London.
The post-lunch session at Transforming Audiences starts with a presentation by Mia Lövheim, whose study examines young (18-30 years) female A-List bloggers in Sweden. The interest here is not in link-blogging activities, but in the content created by the bloggers themselves, and the way they create identity and maintain personal relationships through these blogs; bloggers and readers in a way are co-creating the bloggers' identities here. How does this take place for A-List bloggers, though, whose popularity means that their posts are read by the established community of regular readers as well as by a much larger, more casual audience?
On these blogs, the majority of commenters are presenting themselves as women, and most comments express identification and support. Some posts elucidate more comments than others here: competitions, invitations for readers to ask questions, reactions to reader comments, posts discussing issues of concern to young women, and post addressing controversial issues and provocations.
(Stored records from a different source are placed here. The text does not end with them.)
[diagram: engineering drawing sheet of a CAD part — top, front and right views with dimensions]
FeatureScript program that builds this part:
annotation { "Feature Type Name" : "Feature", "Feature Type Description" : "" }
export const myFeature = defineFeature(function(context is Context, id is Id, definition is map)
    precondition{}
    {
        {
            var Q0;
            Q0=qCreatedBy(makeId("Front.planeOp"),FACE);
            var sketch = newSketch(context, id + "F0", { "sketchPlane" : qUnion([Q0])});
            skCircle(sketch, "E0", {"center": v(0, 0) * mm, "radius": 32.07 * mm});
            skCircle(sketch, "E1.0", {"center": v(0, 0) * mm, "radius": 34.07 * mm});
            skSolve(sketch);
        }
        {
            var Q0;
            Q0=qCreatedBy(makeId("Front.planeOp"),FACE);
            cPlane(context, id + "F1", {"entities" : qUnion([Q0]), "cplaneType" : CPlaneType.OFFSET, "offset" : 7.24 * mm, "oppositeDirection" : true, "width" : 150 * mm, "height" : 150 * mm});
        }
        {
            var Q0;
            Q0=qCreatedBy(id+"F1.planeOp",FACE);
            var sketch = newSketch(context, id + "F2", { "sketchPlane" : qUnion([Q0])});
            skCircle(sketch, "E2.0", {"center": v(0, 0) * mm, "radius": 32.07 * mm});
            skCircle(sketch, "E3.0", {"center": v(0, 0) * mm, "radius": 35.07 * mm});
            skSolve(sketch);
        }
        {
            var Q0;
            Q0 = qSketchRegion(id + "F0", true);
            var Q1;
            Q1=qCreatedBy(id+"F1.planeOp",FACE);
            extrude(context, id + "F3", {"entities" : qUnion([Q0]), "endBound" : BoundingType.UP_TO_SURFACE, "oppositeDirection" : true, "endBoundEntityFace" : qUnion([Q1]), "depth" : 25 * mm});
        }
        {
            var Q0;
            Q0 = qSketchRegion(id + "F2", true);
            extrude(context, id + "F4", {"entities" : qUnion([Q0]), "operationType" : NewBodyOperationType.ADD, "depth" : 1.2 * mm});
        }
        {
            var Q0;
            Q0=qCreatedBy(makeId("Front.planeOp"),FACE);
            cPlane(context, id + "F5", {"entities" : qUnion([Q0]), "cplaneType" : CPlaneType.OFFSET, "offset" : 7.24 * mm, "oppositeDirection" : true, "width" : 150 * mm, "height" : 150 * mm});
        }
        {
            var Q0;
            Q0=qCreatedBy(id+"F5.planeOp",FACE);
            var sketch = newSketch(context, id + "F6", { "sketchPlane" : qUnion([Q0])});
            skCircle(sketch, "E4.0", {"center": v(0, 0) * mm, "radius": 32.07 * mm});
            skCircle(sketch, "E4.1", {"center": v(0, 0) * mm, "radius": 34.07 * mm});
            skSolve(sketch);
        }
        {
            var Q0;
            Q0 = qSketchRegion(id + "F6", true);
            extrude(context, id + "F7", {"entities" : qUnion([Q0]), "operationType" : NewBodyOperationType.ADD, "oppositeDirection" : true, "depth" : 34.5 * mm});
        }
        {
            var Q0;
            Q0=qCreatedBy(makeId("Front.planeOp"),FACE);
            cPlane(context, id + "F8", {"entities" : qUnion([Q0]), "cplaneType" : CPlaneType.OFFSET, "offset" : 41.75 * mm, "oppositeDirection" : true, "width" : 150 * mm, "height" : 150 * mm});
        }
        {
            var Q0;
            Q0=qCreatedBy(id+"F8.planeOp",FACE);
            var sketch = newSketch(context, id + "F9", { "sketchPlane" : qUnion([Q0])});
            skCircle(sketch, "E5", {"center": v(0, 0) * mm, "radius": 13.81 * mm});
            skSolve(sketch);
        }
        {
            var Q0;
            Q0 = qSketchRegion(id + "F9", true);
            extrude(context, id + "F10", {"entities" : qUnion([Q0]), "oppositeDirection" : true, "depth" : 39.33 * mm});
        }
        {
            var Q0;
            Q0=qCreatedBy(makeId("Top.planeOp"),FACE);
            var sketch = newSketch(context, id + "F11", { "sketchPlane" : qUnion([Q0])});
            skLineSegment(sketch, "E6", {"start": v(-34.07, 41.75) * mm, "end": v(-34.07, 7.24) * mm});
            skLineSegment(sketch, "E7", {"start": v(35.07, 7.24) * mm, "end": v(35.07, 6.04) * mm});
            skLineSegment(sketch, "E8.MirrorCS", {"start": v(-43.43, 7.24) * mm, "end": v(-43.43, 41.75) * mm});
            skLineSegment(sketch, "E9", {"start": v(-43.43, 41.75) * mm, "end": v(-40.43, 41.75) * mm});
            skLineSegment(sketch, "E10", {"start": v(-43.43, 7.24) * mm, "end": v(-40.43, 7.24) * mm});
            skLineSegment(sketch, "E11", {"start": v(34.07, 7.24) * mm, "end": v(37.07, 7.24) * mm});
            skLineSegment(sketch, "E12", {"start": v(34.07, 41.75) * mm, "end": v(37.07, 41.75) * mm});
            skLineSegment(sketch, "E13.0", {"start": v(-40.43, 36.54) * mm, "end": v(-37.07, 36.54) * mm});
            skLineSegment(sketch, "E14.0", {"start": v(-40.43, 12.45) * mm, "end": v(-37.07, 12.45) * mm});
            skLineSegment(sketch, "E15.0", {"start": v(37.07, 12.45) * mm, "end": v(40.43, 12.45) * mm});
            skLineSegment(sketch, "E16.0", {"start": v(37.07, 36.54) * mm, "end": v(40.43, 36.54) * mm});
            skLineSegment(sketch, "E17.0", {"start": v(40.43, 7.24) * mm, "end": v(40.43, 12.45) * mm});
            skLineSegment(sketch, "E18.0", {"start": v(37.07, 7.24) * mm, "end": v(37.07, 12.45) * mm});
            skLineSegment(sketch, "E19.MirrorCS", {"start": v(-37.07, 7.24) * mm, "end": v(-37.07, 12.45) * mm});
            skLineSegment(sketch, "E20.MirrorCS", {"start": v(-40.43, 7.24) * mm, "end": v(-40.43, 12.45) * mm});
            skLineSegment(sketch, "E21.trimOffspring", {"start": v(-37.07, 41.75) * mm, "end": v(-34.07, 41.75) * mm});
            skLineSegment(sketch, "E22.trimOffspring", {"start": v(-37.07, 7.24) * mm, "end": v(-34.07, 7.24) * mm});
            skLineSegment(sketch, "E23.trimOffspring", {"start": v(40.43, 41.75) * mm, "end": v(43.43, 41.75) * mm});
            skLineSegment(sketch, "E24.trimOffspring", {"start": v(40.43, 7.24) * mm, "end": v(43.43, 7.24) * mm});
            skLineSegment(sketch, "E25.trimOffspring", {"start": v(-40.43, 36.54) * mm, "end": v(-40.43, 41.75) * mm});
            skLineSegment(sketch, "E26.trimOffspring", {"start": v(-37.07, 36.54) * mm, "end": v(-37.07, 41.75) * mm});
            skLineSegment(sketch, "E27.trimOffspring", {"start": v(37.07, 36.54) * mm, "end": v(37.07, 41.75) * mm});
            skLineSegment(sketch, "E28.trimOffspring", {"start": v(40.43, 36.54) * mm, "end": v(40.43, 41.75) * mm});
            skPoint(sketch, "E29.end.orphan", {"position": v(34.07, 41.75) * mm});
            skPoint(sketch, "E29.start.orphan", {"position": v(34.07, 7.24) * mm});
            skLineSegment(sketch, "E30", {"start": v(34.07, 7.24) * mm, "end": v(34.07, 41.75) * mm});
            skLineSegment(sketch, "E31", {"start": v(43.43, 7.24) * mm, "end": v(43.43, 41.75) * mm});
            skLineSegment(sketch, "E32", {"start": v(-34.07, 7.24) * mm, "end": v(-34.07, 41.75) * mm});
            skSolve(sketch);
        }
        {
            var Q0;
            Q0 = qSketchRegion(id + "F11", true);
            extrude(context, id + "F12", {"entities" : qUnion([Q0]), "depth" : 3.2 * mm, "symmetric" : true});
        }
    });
In some of the discussions that ensue from such interchanges, the question of the blogs' purpose and ownership is highlighted: for example when bloggers discuss their reasons for responding (or not) to reader expectations that they should answer reader comments. Such discussions are about the perceived responsibility of the blogger to their community of readers; this sense of responsibility is especially heightened for successful, popular bloggers, of course, some of whom also try to generate an income of their 'celebrity blogger' status.
Blogging can be seen as a community practice centred around the performance of self - and readers play a part in this performance. Bloggers' strategies for handling such audiences must be in line with the performance of self in other aspects of the blog, but also with conventions and expectations of identity and authenticity, and of gender. Personal blogs, then, construct publics and spaces for a reflection on and negotiation of identities, values, and norms in contemporary society.